15-year-old sophomore Alexa Wade was looking forward to playing volleyball at Western High School. She transferred from Concord High this past March. That transfer will keep her sidelined at least halfway through the season.
"I feel like I'm being punished for something I had no control over," said Wade. "The last day of tryouts, I get crushed, saying, you can't play until October 4th, which is more than half my season."
MHSAA rules require transferees to wait at least 90 days to become eligible to play. Since the gender equity lawsuit filed against the high school athletic association was upheld, the volleyball season was moved-- from the winter season to fall.

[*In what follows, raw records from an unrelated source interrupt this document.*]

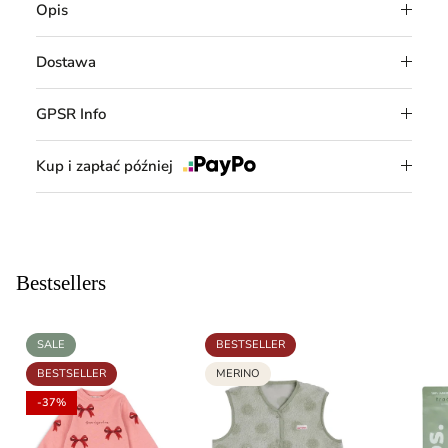
Opis
Dostawa
GPSR Info
Kup i zapłać później
Bestsellers
SALE
BESTSELLER
BESTSELLER
MERINO
-37%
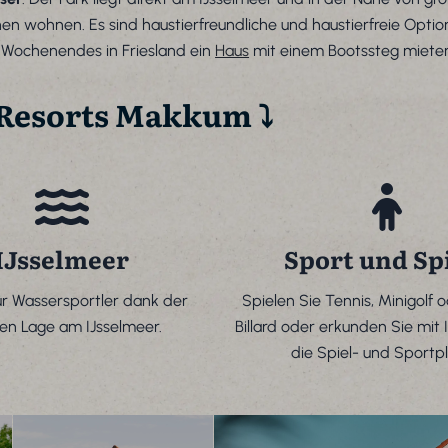
onen wohnen. Es sind haustierfreundliche und haustierfreie Opti
Wochenendes in Friesland ein
Haus
mit einem Bootssteg mieten
Resorts Makkum ⤵
IJsselmeer
Sport und Sp
für Wassersportler dank der
Spielen Sie Tennis, Minigolf 
ten Lage am IJsselmeer.
Billard oder erkunden Sie mit 
die Spiel- und Sportpl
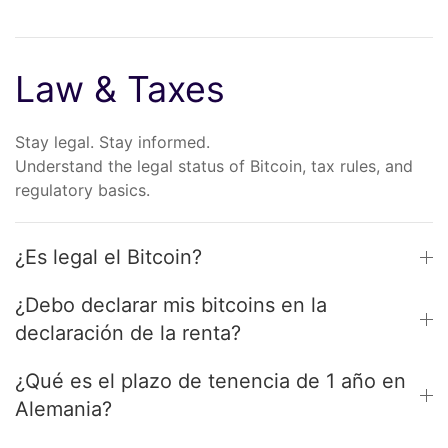
Law & Taxes
Stay legal. Stay informed.
Understand the legal status of Bitcoin, tax rules, and
regulatory basics.
¿Es legal el Bitcoin?
¿Debo declarar mis bitcoins en la
declaración de la renta?
¿Qué es el plazo de tenencia de 1 año en
Alemania?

"Who would've thought that after being in litigation for years that it would finally be settled this year," said Kelli Casey, Alexa's mother. "It was something that we did not know."
Under the new rules, girls golf moves from spring to fall, girls basketball moves from fall to winter and girls tennis from fall to spring. Athletes like Alexa were forced to choose between golf and volleyball.

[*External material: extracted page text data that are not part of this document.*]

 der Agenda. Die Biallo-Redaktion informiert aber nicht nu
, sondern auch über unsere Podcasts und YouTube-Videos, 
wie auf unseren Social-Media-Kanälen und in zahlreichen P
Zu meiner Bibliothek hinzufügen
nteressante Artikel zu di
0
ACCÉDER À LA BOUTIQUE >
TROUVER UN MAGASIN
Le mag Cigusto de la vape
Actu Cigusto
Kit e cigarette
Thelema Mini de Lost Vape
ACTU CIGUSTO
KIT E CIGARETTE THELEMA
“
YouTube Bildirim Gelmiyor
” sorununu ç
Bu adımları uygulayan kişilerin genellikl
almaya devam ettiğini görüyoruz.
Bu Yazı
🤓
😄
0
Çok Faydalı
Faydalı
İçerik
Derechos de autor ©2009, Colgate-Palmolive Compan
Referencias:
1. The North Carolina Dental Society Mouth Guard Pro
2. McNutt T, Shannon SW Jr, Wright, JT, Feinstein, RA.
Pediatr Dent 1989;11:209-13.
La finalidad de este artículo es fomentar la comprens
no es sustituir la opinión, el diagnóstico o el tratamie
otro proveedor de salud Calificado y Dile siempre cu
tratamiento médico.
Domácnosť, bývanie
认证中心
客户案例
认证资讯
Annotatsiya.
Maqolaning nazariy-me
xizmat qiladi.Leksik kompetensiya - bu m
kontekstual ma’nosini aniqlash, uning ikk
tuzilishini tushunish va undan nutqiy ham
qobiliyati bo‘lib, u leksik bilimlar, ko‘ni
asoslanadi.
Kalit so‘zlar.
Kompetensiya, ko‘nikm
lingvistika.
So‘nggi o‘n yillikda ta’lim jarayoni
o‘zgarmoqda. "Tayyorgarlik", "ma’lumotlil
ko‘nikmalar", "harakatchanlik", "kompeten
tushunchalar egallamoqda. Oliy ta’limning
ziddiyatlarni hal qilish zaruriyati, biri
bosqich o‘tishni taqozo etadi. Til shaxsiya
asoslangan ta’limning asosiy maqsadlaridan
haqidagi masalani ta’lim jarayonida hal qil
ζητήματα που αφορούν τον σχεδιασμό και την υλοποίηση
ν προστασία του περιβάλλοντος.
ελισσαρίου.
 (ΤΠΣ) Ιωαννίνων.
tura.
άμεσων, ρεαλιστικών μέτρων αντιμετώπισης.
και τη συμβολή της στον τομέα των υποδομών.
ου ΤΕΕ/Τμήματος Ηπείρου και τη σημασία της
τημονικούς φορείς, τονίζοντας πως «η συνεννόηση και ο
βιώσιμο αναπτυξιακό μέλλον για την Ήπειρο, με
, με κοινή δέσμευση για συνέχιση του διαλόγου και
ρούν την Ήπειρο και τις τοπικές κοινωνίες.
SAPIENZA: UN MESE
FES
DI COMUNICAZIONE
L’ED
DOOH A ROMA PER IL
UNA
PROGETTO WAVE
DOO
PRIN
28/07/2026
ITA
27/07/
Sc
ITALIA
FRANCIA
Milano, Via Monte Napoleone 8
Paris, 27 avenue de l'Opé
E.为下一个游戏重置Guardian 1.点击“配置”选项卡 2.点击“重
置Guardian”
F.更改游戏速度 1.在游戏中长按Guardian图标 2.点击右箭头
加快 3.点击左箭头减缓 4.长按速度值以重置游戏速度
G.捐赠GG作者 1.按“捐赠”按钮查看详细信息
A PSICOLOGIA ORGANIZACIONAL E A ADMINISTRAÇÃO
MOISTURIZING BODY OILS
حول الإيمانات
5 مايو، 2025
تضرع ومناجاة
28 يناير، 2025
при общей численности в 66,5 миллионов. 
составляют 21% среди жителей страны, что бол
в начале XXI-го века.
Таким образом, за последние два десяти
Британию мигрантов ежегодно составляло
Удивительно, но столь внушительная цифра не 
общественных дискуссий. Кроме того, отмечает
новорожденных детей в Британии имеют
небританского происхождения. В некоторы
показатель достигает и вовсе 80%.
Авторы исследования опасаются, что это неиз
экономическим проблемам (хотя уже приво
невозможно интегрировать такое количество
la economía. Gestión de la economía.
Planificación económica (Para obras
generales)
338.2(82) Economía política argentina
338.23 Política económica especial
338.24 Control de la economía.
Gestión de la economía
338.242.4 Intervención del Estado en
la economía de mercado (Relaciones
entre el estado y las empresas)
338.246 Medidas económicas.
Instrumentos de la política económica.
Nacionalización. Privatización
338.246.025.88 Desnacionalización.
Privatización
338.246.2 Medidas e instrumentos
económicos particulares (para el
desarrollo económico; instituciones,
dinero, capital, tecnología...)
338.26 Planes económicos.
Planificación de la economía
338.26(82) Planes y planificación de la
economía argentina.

Scheduling conflicts have also risen.
"We're just beginning to learn where the conflicts are, and what the shakeout of this will all be," said John Johnson, Communications Director of the MHSAA.

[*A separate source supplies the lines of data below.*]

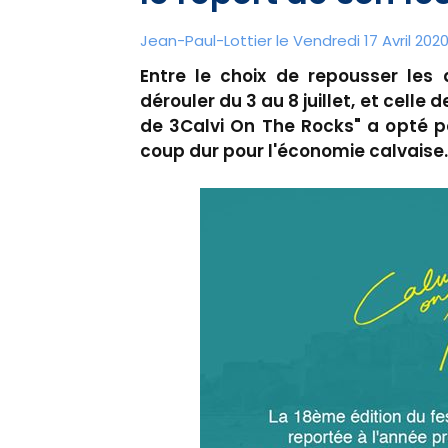
Jean-Paul-Lottier le Vendredi 17 Avril 202
Entre le choix de repousser les 
dérouler du 3 au 8 juillet, et celle d
de 3Calvi On The Rocks" a opté p
coup dur pour l'économie calvaise.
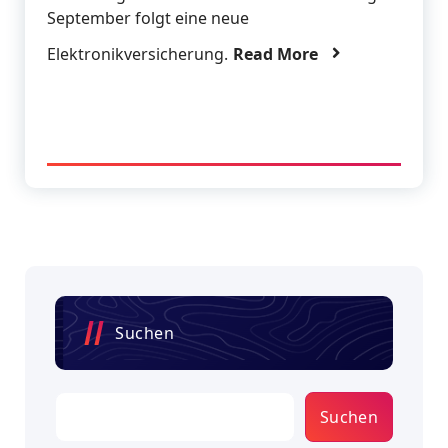
September folgt eine neue
Elektronikversicherung.
Read More
Suchen
Suchen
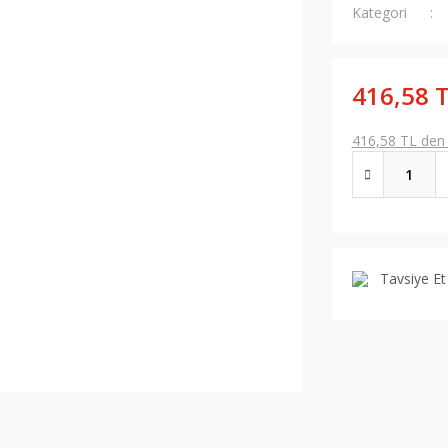
Kategori
416,58 
416,58 TL den b
Tavsiye Et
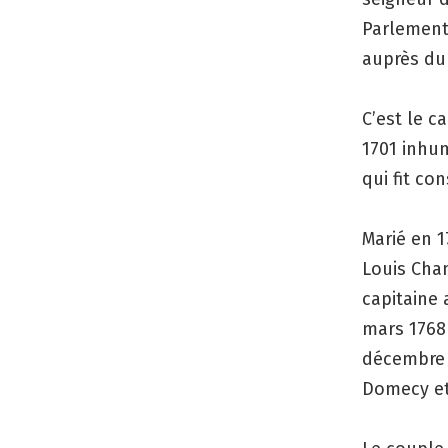
Parlement 
auprès du 
C’est le c
1701 inhum
qui fit co
Marié en 1
Louis Cham
capitaine 
mars 1768 
décembre 
Domecy et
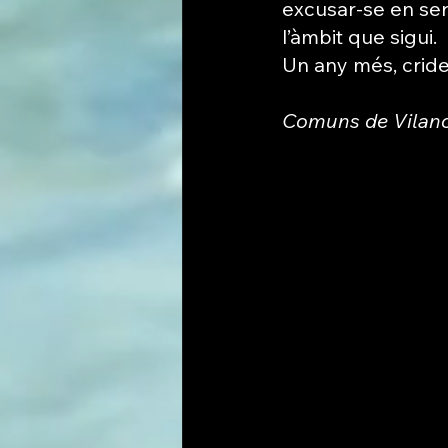
excusar-se en ser 
l’àmbit que sigui.
Un any més, cridem
Comuns de Vilanov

Kelli and her daughter even had their athletic director petition against the decision, given the circumstances. Still they were denied.
"The eligibility rules and transfer rules were put in years ago, to prevent school hopping and sports shopping, and abusing the system of educational athletics," said Johnson.
Alexa says education is the reason she transferred, looking for tougher classes. In the meantime, she'll have more time to focus on her studies-- and not volleyball.